L’artiste haïtien met en scène L’Amour telle une cathédrale ensevelie, le deuxième volet de sa trilogie consacrée à l’exil. Il mélange les genres, détourne les clichés et propose une pièce d’une puissance renversante.
L’ouverture est une scène de la vie conjugale, pleine de bile et de ressentiment ; une scène de la vie conjugale violente et odieuse, mais étrangement rodée, comme si nous avions à faire à deux adversaires sur un court de tennis qui se connaissent par cœur. L’affaire, on l’apprendra, se déroule à Montréal. Dehors, il pleut des trombes d’eau. Des gouttes projetées ruissellent sur un grand écran, devant les acteurs. Elle est à gauche, il est à droite. Elle est noire, il est blanc. Elle est jeune, il est plus âgé. Et elle lui en veut. À mort. On pourrait être chez Bergman où les couples se détruisent avant de se quitter. Mais le problème est autre. Il est politique. Il est aussi filial. Les informations, doucement, s’agencent comme les pièces d’un puzzle. Elle, qui est haïtienne, est arrivée au Canada par l’entremise de son fils. Sur Internet, ce dernier lui a « trouvé » un retraité (l’homme au plateau), pour qu’elle profite du confort nord-américain. Jusqu’ici, tout s’est passé comme prévu. Mais à son tour, sur un bateau de fortune, l’enfant s’en est allé rejoindre sa mère. Mais depuis deux mois, il ne donne plus des nouvelles.
Guy Régis Junior est hanté par l’exil. Banalement et tragiquement, comme beaucoup d’Haïtiens. « J’ai tellement vu de ces gens, pères et mères désespérés, fils et filles désœuvrés, ces derniers allant jusqu’à cesser toutes leurs activités, laissant même les bancs de l’école, pour apprendre l’anglais, s’acharner à être plus prêts, plus proches de leur seul rêve escompté, de cette réalité future. Primant une cessation de vie pour celle neuve à laquelle ils se préparent, explique-t-il en guise d’introduction au spectacle. Son père (dont l’histoire a inspiré la première partie de la trilogie) a quitté le foyer sans crier gare, pour s’installer aux États-Unis, et sans plus jamais donner de nouvelles. Sa disparition hante le travail de son fils. Sa vraie-fausse mort (symbolique) le traverse comme une plaie béante.

OBJECTIF 1 — Recopiez le passage sur la pièce en commençant par « Guy Régis Junior » et en poursuivant jusqu'à « une plaie béante. ».
OBJECTIF 2 — Selon le passage, dans quel but le fils a-t-il « trouvé » un retraité sur Internet pour sa mère ? Répondez en une à trois phrases.
Répondez en vous fondant uniquement sur le passage.

EXTRAITS DE DONNÉES —
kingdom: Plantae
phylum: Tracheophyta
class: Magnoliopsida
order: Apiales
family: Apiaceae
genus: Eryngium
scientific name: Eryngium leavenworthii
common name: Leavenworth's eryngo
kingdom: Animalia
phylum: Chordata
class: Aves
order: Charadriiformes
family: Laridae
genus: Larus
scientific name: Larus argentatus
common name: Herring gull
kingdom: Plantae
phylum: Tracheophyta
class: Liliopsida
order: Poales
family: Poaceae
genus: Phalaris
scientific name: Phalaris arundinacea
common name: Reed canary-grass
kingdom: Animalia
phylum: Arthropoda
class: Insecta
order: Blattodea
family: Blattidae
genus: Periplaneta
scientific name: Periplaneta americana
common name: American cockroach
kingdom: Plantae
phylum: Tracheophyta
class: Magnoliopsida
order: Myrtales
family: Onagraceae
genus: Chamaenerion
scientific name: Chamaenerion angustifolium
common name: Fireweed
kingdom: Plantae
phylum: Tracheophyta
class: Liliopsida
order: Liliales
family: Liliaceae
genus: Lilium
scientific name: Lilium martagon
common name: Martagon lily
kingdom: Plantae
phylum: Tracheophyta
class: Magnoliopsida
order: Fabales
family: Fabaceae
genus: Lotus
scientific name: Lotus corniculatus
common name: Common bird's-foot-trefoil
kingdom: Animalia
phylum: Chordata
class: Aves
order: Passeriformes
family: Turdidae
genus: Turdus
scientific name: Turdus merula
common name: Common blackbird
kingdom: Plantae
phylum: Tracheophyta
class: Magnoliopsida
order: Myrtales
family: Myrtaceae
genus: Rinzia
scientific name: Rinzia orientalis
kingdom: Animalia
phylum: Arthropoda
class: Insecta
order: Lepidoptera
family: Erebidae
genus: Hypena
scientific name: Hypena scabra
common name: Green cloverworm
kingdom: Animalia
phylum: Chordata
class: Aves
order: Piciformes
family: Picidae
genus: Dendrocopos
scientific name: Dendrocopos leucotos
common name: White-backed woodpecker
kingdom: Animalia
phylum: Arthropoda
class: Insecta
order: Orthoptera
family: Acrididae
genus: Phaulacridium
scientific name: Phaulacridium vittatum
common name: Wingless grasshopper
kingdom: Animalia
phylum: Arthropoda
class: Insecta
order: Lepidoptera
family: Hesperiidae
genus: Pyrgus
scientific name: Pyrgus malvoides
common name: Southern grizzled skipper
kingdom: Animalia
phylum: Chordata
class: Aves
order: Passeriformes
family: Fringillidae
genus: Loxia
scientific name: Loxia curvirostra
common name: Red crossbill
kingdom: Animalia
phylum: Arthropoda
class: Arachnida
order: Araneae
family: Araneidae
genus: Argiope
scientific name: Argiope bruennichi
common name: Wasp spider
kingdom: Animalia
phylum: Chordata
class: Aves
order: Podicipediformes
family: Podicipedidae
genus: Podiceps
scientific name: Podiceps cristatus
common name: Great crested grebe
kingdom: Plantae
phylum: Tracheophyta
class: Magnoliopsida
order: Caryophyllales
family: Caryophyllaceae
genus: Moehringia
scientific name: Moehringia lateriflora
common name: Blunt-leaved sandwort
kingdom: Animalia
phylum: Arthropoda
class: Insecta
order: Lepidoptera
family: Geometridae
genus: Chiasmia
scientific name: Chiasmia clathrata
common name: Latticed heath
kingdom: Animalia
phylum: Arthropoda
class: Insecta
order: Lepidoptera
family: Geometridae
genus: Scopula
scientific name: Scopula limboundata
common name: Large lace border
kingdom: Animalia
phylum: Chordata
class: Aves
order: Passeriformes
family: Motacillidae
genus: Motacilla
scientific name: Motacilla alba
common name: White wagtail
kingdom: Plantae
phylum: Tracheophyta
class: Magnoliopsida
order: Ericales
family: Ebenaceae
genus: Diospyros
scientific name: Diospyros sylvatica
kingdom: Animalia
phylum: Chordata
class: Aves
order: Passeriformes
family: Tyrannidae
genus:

RÉPONSE COMPLÈTE 1 —
Guy Régis Junior est hanté par l’exil. Banalement et tragiquement, comme beaucoup d’Haïtiens. « J’ai tellement vu de ces gens, pères et mères désespérés, fils et filles désœuvrés, ces derniers allant jusqu’à cesser toutes leurs activités, laissant même les bancs de l’école, pour apprendre l’anglais, s’acharner à être plus prêts, plus proches de leur seul rêve escompté, de cette réalité future. Primant une cessation de vie pour celle neuve à laquelle ils se préparent, explique-t-il en guise d’introduction au spectacle. Son père (dont l’histoire a inspiré la première partie de la trilogie) a quitté le foyer sans crier gare, pour s’installer aux États-Unis, et sans plus jamais donner de nouvelles. Sa disparition hante le travail de son fils. Sa vraie-fausse mort (symbolique) le traverse comme une plaie béante.

RÉPONSE COMPLÈTE 2 — Il l'a fait pour que sa mère profite du confort nord-américain. C'est par son entremise qu'elle, haïtienne, est arrivée au Canada.